# Фрагмент страницы
###

Статьи из парижского журнала "Военная Быль" (1952-1974). Издавался Обще-Кадетским Объединением под редакцией А.А. Геринга
Thursday November 21st 2024

Номера журнала

«Домик о декорациями». – M. Н. Шереметев



(Историческая быль)

Эмблема Петровкого Кадетского корпусаБыли тридцатые годы прошлого столетия. Император Николай Павлович, занятый воп­росом обороны южных границ империи, посе­тил Киевскую и Полтавскую губернии.

В Киеве решено было заложить крепость. Инженер по образованию, Император сам да­вал указания относительно сооружения фор­тов, их расположения и вооружения. Было на­мечено два главных форта «Печерский», воз­ле Киево-Печерской лавры, и «Лысогорский», на Лысой горе, где, по поверью киевлян, по суб­ботам собирались на шабаш все киевские ведь­мы.

В Полтаве Государь осматривал остатки рвов и валов, на которых русский гарнизон оказывал сопротивление всей шведской армии. Но теперь, как крепость, Полтава не могла иметь значения и Государя заинтересовало не это. Его удивило почти полное отсутствие па­мятников прошлого, которое оказывалось по­чти забытым. В нескольких верстах за городом был высокий, неправильной формы курган с деревянным крестом на нем — могила убитых в Полтавском бою — вот и все.

###

Записи данных:
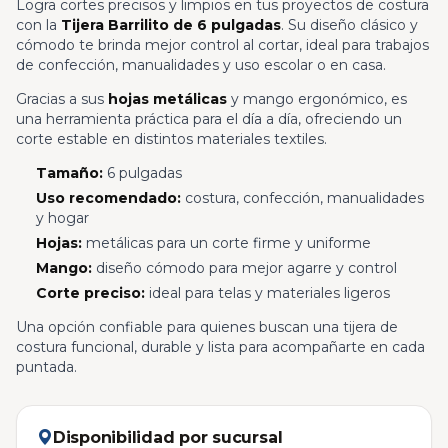
Logra cortes precisos y limpios en tus proyectos de costura
con la
Tijera Barrilito de 6 pulgadas
. Su diseño clásico y
cómodo te brinda mejor control al cortar, ideal para trabajos
de confección, manualidades y uso escolar o en casa.
Gracias a sus
hojas metálicas
y mango ergonómico, es
una herramienta práctica para el día a día, ofreciendo un
corte estable en distintos materiales textiles.
Tamaño:
6 pulgadas
Uso recomendado:
costura, confección, manualidades
y hogar
Hojas:
metálicas para un corte firme y uniforme
Mango:
diseño cómodo para mejor agarre y control
Corte preciso:
ideal para telas y materiales ligeros
Una opción confiable para quienes buscan una tijera de
costura funcional, durable y lista para acompañarte en cada
puntada.
Disponibilidad por sucursal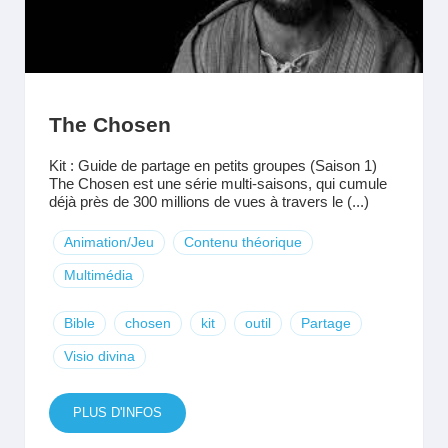
The Chosen
Kit : Guide de partage en petits groupes (Saison 1)
The Chosen est une série multi-saisons, qui cumule
déjà près de 300 millions de vues à travers le (...)
Animation/Jeu
Contenu théorique
Multimédia
Bible
chosen
kit
outil
Partage
Visio divina
PLUS D'INFOS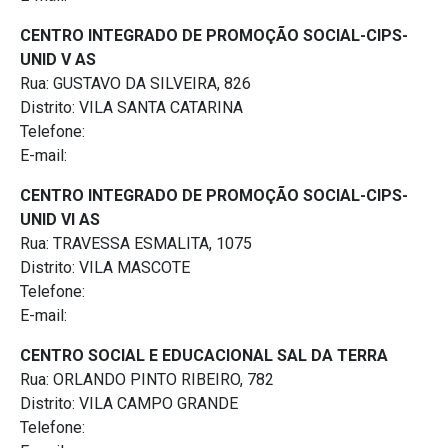
CENTRO INTEGRADO DE PROMOÇÃO SOCIAL-CIPS-
UNID V AS
Rua: GUSTAVO DA SILVEIRA, 826
Distrito: VILA SANTA CATARINA
Telefone:
E-mail:
CENTRO INTEGRADO DE PROMOÇÃO SOCIAL-CIPS-
UNID VI AS
Rua: TRAVESSA ESMALITA, 1075
Distrito: VILA MASCOTE
Telefone:
E-mail:
CENTRO SOCIAL E EDUCACIONAL SAL DA TERRA
Rua: ORLANDO PINTO RIBEIRO, 782
Distrito: VILA CAMPO GRANDE
Telefone: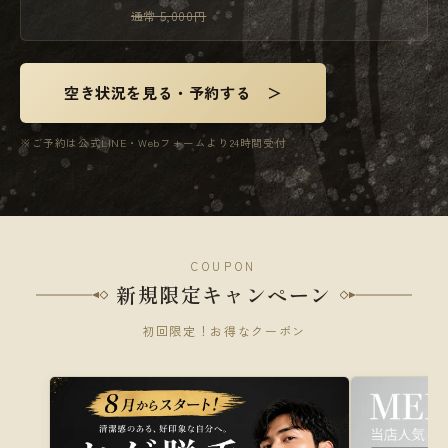
通常 5,000円
空き状況を見る・予約する ＞
※ご予約は公式LINE・Webフォームより24時間受付
COUPON
新規限定キャンペーン
初回限定！お得なクーポン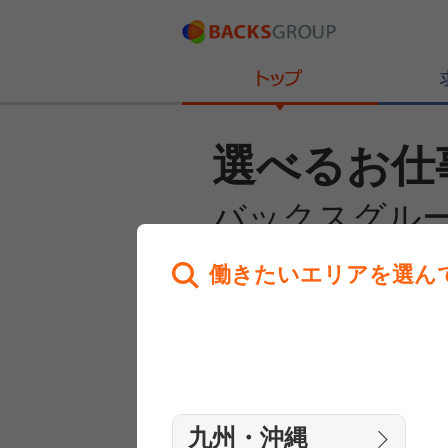
選べるお仕
バックスグル
働きたいエリアを選ん
あなたのお仕事探しを
全力サポート！
はじめての方へ
まずは相談
九州・沖縄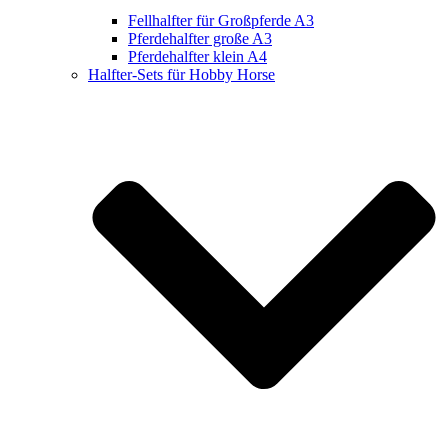
Fellhalfter für Großpferde A3
Pferdehalfter große A3
Pferdehalfter klein A4
Halfter-Sets für Hobby Horse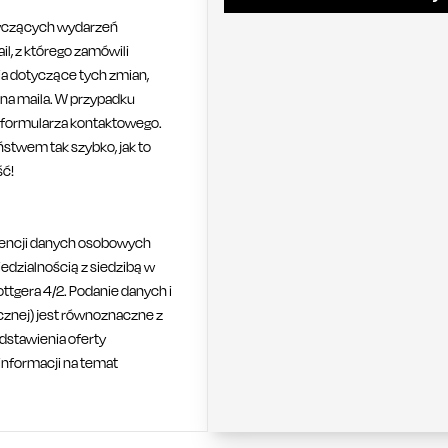
tyczących wydarzeń
l, z którego zamówili
ia dotyczące tych zmian,
na maila. W przypadku
 formularza kontaktowego.
stwem tak szybko, jak to
ść!
encji danych osobowych
iedzialnością z siedzibą w
ottgera 4/2. Podanie danych i
icznej) jest równoznaczne z
dstawienia oferty
informacji na temat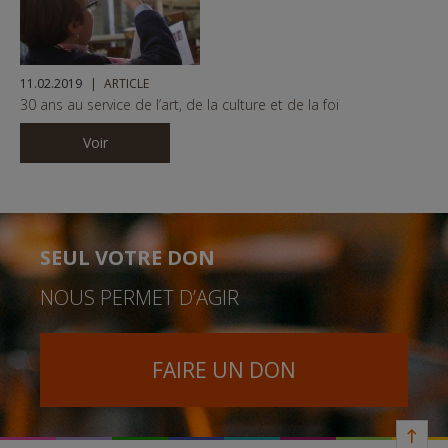
11.02.2019
ARTICLE
30 ans au service de l’art, de la culture et de la foi
Voir
SEUL VOTRE DON
NOUS PERMET D’AGIR
FAIRE UN DON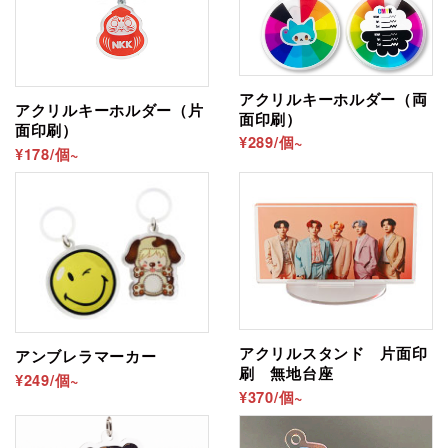
作成オプション
」をご利用ください。
アクリルキーホルダー（両
アクリルキーホルダー（片
面印刷）
面印刷）
¥289/個~
¥178/個~
アクリルスタンド 片面印
アンブレラマーカー
刷 無地台座
¥249/個~
¥370/個~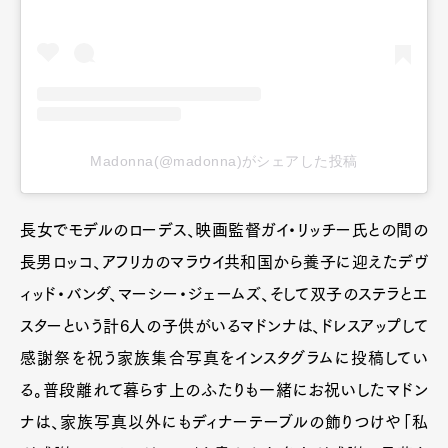
Madonna(@madonna)がシェアした投稿
長女でモデルのローデス、映画監督ガイ・リッチー氏との間の
長男ロッコ、アフリカのマラウイ共和国から養子に迎えたデヴ
ィッド・バンダ、マーシー・ジェームズ、そして双子のステラとエ
スターという計6人の子供がいるマドンナは、ドレスアップして
感謝祭を祝う家族集合写真をインスタグラムに投稿してい
る。普段離れて暮らす上のふたりも一緒にお祝いしたマドン
ナは、家族写真以外にもディナーテーブルの飾りつけや「私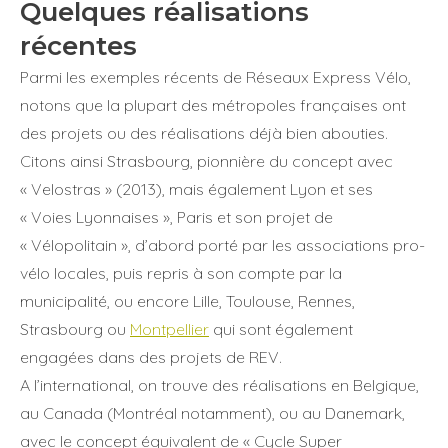
Quelques réalisations
récentes
Parmi les exemples récents de Réseaux Express Vélo,
notons que la plupart des métropoles françaises ont
des projets ou des réalisations déjà bien abouties.
Citons ainsi Strasbourg, pionnière du concept avec
« Velostras » (2013), mais également Lyon et ses
« Voies Lyonnaises », Paris et son projet de
« Vélopolitain », d’abord porté par les associations pro-
vélo locales, puis repris à son compte par la
municipalité, ou encore Lille, Toulouse, Rennes,
Strasbourg ou
Montpellier
qui sont également
engagées dans des projets de REV.
A l’international, on trouve des réalisations en Belgique,
au Canada (Montréal notamment), ou au Danemark,
avec le concept équivalent de « Cycle Super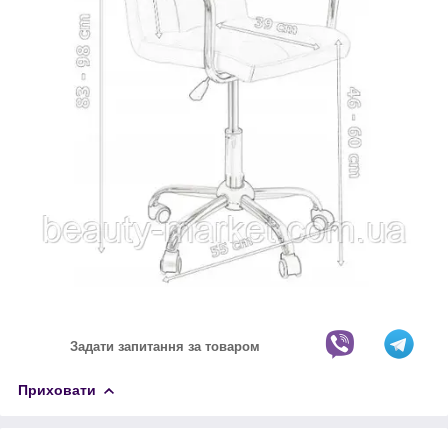
Задати запитання за товаром
Приховати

###

# Задания
**A)** Где, согласно отрывку о поездке Николая Павловича на юг, по поверью киевлян собирались по субботам на шабаш все киевские ведьмы?
**B)** Продолжите отрывок о поездке Николая Павловича на юг, начав сразу после его последней фразы.

# Ответы к заданиям
**A)** На Лысой горе.

**B)**
Видя интерес Государя к полтавской стари­не, по слухам и преданиям, стали вспоминать, где что было, -— и оказалось довольно много: и та церковь, в которой жители принесли при­сягу не сдаваться шведам, и тот дом, где Царь Петр остановился при въезде в Полтаву, и на­шли даже то место, где он был встречен комен­дантом. Были и легенды, но не очень фан­тастические, а скорее романтические. Касались они, главным образом, дубов: где только ока­зывался сколько-нибудь значительный дуб, — там либо отдыхал Карл XII, либо Мазепа це­ловал Марию. Других дубов не было, а так как этих было множество, то оставалось толь­ко удивляться, как не уставал Карл отдыхать и когда, за множеством свиданий с Марией, Ма­зепа успел изменить.

Но, в конце концов, один дуб все-таки при­знали за «настоящий», — уж очень верное и трогательное было свидетельство. Один из пол­ковых шведских священников еще до решите­льной схватки понял, что их дело пропало. Опа­саясь за бывшие при нем церковные сосуды, он закопал их в лесу. Через час-два времени, шведы были разбиты, а священник взят в плен. Спустя несколько лет, получив свободу, он отправился не на родину, а в Полтаву, что­бы найти церковные сосуды. Трудно было ему найти место, когда все вокруг уже значитель­но изменилось, однако, он нашел без ошибки. Он ориентировался от того дуба, под которым в тот памятный день лежал его раненый ко­роль. Припомнив, как и кто где стоял, он взял направление, отсчитал шаги и нашел то что искал (Эти священные предметы теперь хранятся в Шведском Королевском музее). Но во время поисков священник был не один, и вот от свидетелей и пошло предание о королевском дубе. Предание было достоверное, да и дуб поражал своими размерами и формой.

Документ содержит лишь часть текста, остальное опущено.